Time Period3 Months [change]
DirectionMoves Against 
StrengthInsignificant
Accuracy100.0%
ValuesDaily Returns

Exelon  vs.  MGE Energy

 Performance 
       Timeline  
Exelon 

Risk-Adjusted Performance

0 of 100

 
Weak
 
Strong
Very Weak
Over the last 90 days Exelon has generated negative risk-adjusted returns adding no value to investors with long positions. In spite of rather sound basic indicators, Exelon is not utilizing all of its potentials. The latest stock price tumult, may contribute to shorter-term losses for the shareholders.
MGE Energy 

Risk-Adjusted Performance

2 of 100

 
Weak
 
Strong
Weak
Compared to the overall equity markets, risk-adjusted returns on investments in MGE Energy are ranked lower than 2 (%) of all global equities and portfolios over the last 90 days. In spite of rather sound technical and fundamental indicators, MGE Energy is not utilizing all of its potentials. The newest stock price tumult, may contribute to shorter-term losses for the shareholders.

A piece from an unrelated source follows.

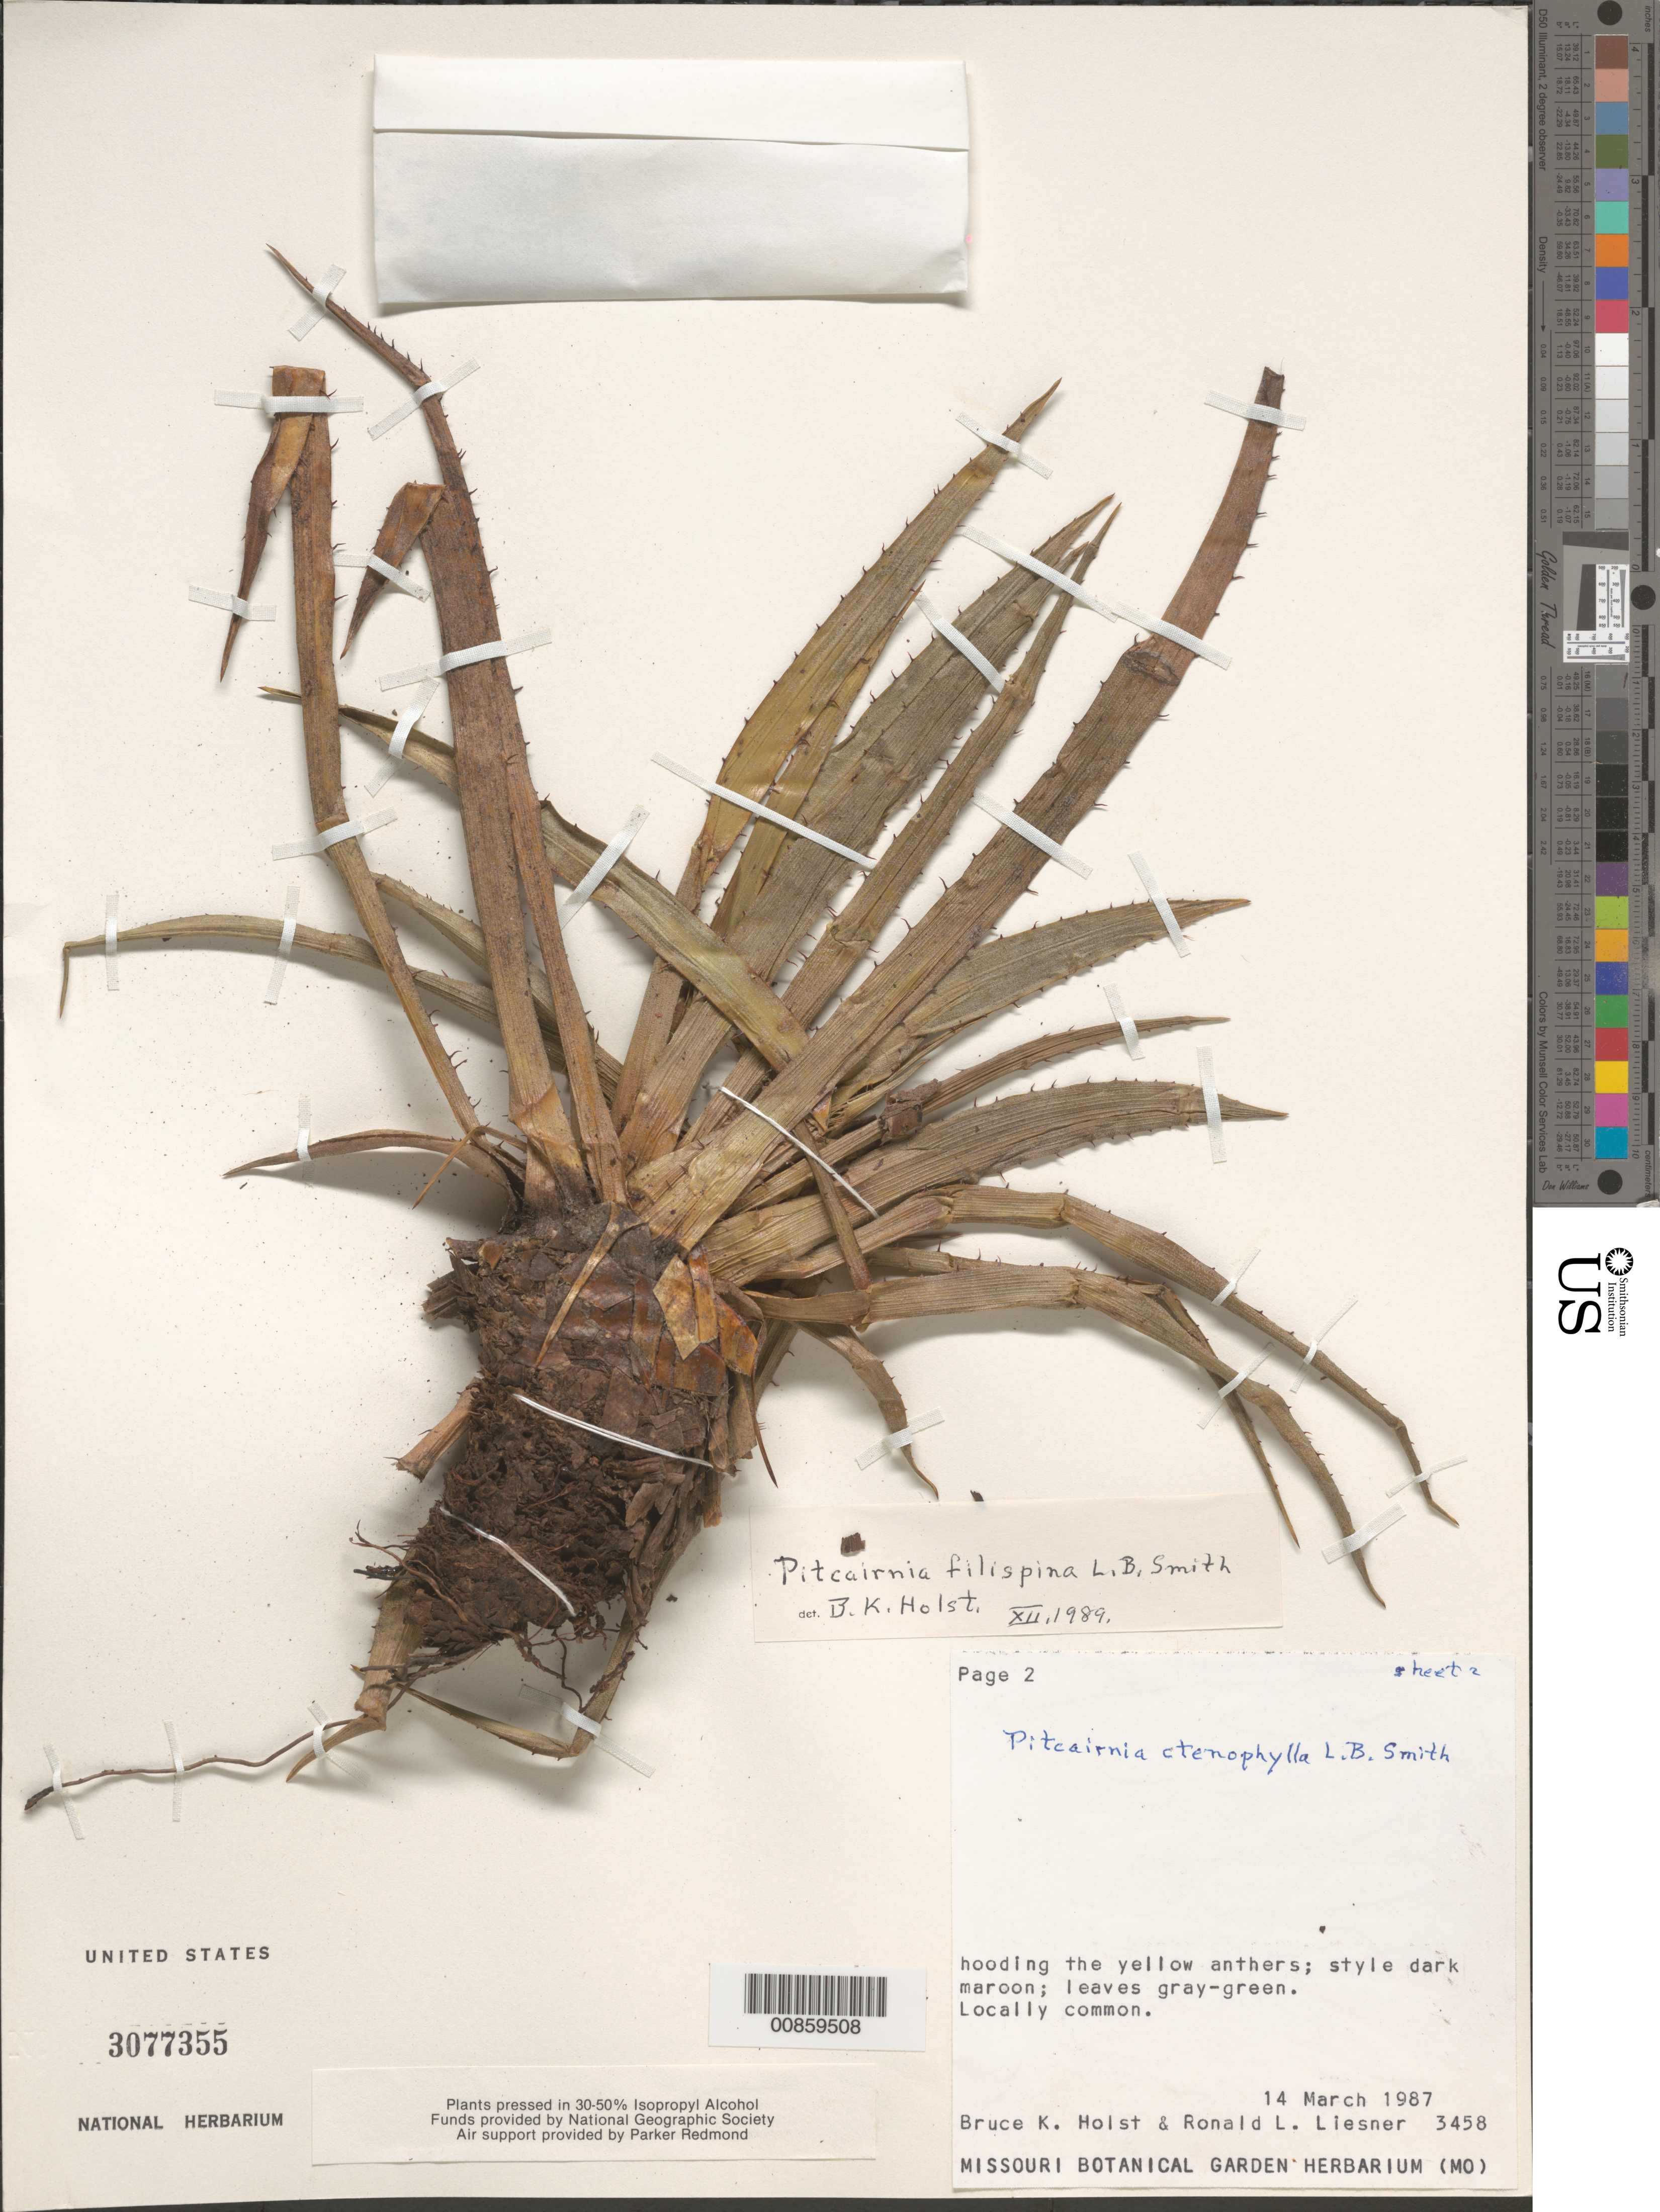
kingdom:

Exelon and MGE Energy Volatility Contrast

   Predicted Return Density   
       Returns  

Pair Trading with Exelon and MGE Energy

The main advantage of trading using opposite Exelon and MGE Energy positions is that it hedges away some unsystematic risk. Because of two separate transactions, even if Exelon position performs unexpectedly, MGE Energy can make up some of the losses. Pair trading also minimizes risk from directional movements in the market. For example, if an entire industry or sector drops because of unexpected headlines, the short position in MGE Energy will offset losses from the drop in MGE Energy's long position.
The idea behind Exelon and MGE Energy pairs trading is to make the combined position market-neutral, meaning the overall market's direction will not affect its win or loss (or potential downside or upside). This can be achieved by designing a pairs trade with two highly correlated stocks or equities that operate in a similar space or sector, making it possible to obtain profits through simple and relatively low-risk investment.
Check out your portfolio center.
Note that this page's information should be used as a complementary analysis to find the right mix of equity instruments to add to your existing portfolios or create a brand new portfolio. You can also try the My Watchlist Analysis module to analyze my current watchlist and to refresh optimization strategy. Macroaxis watchlist is based on self-learning algorithm to remember stocks you like.